>> Start TEXT BLOCK

Brian started collecting stamps as a child. He recommends the hobby as a beautiful way to learn about history and the world.
Army and Navy Commemorative Stamp Series 1936–1937
The United States Post Office issued a series of commemorative postage stamps between December 1936 and May 1937 to honor the Army and Navy.
The Army stamps pay tribute to Generals from the Revolutionary War, the War of 1812, the Mexican-American War, and both the Union and Confederate armies in the Civil War, as well as to the United States Military Academy where many of them were trained. The Navy stamps honor a comparable group of naval heroes.
These commemorative stamps provide a great window into some of America's military history.
One-Cent Army Stamp
The green 1¢ Army stamp features portraits of Revolutionary War Generals George Washington and Nathanael Greene and a view of Mount Vernon, Washington’s Virginia estate.
This is the first stamp in the five-stamp Army series, which also includes:
- a 2¢ stamp featuring Andrew Jackson, Winfield Scott, and The Hermitage
- a 3¢ stamp honoring William Tecumseh Sherman, Ulysses S. Grant, and Philip Sheridan
- a 4¢ stamp depicting Robert E. Lee, Thomas "Stonewall" Jackson, and Stratford Hall
- a 5¢ stamp featuring the United States Military Academy
The corresponding one-cent green Navy stamp, featuring Revolutionary War naval heroes John Paul Jones and John Barry, was issued on the same date as the one-cent Army stamp.
Facts About This Stamp
- Date and Place Issued: December 15, 1936, in Washington, D.C.
- Quantity Issued: 105,196,150
- Designer: William K. Schrage
- Engravers: M. D. Fenton and Frank Pauling (vignette), Edward M. Hall (lettering)
- Scott Catalog No. 785
General George Washington (1732–1799)
Washington, the first President of the United States of America, is honored on this stamp for his role as Commander in Chief of the Continental Army from 1775 to 1783. Washington had developed his military skills and earned respect for his courage and leadership in the French and Indian War. When the American colonies went to war in 1775, the Second Continental Congress appointed Washington Major General and Commander in Chief of the army.
Washington’s first success in the war was forcing the British to abandon the siege of Boston. Despite numerous setbacks, his strategic leadership culminated in 1781 with the successful siege of Yorktown, Virginia, and the surrender of the British, leading to the Treaty of Paris ending the war in 1783.
Washington resigned his commission in December 1783. In 1789, he was elected President of the United States.
Brigadier General Nathanael Greene (1742–1786)
Born into a pacifist Quaker family in Rhode Island, Greene developed a strong interest in military tactics and helped organize a militia in 1774. Advancing rapidly, he was promoted from private to Brigadier General in 1775 and put in command of the city of Boston after the British evacuated it in 1776.

>> End TEXT BLOCK
>> Start EXTRACTED RECORDS

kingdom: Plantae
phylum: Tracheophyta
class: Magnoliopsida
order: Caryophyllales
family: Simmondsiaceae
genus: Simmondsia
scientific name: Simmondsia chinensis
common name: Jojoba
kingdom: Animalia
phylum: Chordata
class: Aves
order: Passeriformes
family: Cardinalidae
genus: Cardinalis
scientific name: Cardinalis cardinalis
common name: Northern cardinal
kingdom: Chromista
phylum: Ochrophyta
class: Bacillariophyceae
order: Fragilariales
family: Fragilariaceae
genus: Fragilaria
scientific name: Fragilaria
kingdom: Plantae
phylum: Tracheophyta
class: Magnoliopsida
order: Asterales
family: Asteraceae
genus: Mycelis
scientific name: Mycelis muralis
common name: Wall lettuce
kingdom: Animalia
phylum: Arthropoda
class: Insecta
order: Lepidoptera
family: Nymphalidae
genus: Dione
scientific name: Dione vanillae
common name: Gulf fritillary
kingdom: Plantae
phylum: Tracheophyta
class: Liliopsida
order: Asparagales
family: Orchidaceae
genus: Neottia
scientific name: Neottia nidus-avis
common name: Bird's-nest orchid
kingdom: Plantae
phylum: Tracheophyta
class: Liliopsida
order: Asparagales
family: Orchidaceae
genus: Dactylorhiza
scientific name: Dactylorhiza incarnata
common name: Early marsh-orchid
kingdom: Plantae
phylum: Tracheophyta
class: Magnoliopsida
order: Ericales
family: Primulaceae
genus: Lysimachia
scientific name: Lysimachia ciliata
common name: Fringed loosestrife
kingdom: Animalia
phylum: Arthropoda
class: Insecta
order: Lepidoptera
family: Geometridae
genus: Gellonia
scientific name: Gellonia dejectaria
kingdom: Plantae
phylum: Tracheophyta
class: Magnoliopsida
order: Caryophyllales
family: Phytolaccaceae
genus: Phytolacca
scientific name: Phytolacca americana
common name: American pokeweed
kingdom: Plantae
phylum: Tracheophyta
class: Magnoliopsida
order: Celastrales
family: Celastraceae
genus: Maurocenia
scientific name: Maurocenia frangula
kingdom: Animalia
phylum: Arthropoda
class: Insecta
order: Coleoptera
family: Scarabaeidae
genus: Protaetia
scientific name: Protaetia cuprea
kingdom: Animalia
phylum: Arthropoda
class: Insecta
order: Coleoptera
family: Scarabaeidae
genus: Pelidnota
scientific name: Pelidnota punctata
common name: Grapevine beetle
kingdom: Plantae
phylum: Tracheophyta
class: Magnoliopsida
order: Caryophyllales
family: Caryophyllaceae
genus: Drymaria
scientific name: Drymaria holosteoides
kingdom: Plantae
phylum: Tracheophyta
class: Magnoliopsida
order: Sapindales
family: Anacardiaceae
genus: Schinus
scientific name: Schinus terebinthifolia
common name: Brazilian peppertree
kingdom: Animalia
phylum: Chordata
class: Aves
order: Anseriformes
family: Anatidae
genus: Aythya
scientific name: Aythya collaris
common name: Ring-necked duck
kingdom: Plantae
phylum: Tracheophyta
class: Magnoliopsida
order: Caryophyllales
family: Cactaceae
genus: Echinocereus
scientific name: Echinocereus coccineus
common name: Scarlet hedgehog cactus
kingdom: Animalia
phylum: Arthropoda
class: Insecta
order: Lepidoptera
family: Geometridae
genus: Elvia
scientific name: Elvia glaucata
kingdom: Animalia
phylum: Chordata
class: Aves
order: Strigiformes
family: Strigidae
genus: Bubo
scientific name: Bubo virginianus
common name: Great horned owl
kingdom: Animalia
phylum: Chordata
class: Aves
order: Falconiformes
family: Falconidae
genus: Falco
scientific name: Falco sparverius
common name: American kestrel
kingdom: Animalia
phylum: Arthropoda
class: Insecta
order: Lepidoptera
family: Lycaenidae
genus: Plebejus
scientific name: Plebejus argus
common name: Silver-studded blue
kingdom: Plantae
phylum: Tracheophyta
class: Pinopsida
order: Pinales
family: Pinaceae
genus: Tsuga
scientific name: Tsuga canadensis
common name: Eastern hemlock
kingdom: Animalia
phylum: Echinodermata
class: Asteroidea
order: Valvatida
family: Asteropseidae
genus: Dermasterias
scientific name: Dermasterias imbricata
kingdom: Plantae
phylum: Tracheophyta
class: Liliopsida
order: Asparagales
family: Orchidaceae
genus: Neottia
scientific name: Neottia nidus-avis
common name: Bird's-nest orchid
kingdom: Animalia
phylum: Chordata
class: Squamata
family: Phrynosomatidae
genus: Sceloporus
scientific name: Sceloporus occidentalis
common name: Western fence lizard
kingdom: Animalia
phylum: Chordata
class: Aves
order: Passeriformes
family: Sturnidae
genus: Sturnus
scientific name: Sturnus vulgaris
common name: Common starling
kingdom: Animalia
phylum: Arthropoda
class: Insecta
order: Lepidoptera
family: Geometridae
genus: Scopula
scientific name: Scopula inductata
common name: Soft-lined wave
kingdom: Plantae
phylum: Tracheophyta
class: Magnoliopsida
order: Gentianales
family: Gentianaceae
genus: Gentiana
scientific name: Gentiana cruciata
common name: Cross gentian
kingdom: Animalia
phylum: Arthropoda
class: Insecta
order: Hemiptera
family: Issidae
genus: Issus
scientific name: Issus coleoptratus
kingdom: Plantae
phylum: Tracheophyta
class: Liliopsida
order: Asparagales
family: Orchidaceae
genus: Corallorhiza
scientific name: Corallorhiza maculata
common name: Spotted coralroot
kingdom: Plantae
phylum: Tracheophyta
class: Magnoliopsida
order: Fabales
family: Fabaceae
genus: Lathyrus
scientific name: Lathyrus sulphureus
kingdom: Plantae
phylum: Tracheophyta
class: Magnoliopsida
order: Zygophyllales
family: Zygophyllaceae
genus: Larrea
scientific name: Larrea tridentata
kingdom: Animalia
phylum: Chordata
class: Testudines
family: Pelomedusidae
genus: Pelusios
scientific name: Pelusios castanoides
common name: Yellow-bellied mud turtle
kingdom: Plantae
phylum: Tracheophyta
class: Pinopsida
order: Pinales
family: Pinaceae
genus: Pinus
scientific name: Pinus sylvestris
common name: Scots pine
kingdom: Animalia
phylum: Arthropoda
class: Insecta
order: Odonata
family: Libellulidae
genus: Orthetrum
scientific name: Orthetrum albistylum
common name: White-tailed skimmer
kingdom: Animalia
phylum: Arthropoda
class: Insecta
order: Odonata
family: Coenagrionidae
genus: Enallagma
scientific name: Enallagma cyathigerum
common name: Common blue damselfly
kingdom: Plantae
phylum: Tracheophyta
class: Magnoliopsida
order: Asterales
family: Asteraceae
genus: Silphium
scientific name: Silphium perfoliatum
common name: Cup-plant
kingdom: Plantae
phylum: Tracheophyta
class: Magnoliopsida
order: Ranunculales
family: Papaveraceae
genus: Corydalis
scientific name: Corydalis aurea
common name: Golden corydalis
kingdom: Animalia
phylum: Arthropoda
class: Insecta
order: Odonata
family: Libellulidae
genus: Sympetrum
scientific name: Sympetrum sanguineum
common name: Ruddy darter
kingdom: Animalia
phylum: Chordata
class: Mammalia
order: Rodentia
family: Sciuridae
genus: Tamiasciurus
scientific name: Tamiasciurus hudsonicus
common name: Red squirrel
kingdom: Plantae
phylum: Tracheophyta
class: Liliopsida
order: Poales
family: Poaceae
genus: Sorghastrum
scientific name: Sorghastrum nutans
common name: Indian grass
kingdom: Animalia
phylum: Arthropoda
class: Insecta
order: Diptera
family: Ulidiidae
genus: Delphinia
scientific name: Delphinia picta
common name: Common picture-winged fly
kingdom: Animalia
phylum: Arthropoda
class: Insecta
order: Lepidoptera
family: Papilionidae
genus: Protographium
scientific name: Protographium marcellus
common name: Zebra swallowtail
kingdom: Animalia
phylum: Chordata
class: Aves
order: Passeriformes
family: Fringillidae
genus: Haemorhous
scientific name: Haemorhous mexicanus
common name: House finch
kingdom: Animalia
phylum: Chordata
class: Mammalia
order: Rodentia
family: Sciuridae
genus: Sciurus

>> End EXTRACTED RECORDS

[GIVEN REQUEST]:
Pick up the text on the 1936–1937 Army and Navy commemorative stamps right after its last sentence and carry it on.

[EXERCISE OUTPUT]:
Later in the same year, Greene was named a Major general and given command of the Continental Army troops on Long Island. In 1778, he accepted Washington’s request to serve in the difficult post of Quartermaster General at Valley Forge. In 1780, after the Continental Army had suffered several major defeats in the South, Washington chose Greene to take command of the southern army. Once Greene took over, the tide of the war in the South changed and, due largely to Greene’s strategic brilliance, the British were defeated.
Mount Vernon: George Washington's Plantation Estate
George and Martha Washington’s plantation estate on the banks of the Potomac River had been in Washington’s family since 1674. George’s half-brother Lawrence Washington had named it Mount Vernon in honor of Vice Admiral Edward Vernon of the British Navy, Lawrence’s commanding officer in the War of Jenkins’ Ear.
After Lawrence died prematurely, George inherited the estate. He enlarged and improved the house and added substantial acreage to the plantation. He grew numerous crops, bred sheep, and built a distillery on the property.
The property was not maintained after Washington’s death in 1799, but in 1858 the nonprofit Mount Vernon Ladies’ Association purchased the estate and in the ensuing years restored the mansion and grounds. Mount Vernon was designated as a National Historic Landmark in 1960 and today is the most popular historic estate in America.
- Mount Vernon Website
Mount Vernon, the home of George and Martha Washington, is the most popular historic estate in America. Situated along the Potomac River in Northern Virginia, Mount Vernon is just 16 miles south of Washington, D.C.
Visit Mount Vernon
Learn History by Collecting Stamps
So now you know some of the history behind the one-cent Army stamp of 1936.
Collecting stamps, especially commemorative issues, is a great way for both children and adults to learn history. Hundreds of commemorative postage stamps have been issued by the United States alone, and thousands of stamps that tell interesting stories have been issued worldwide.
Most of these stamps are affordable and accessible to collectors. Give stamp collecting a try. It's fun and rewarding!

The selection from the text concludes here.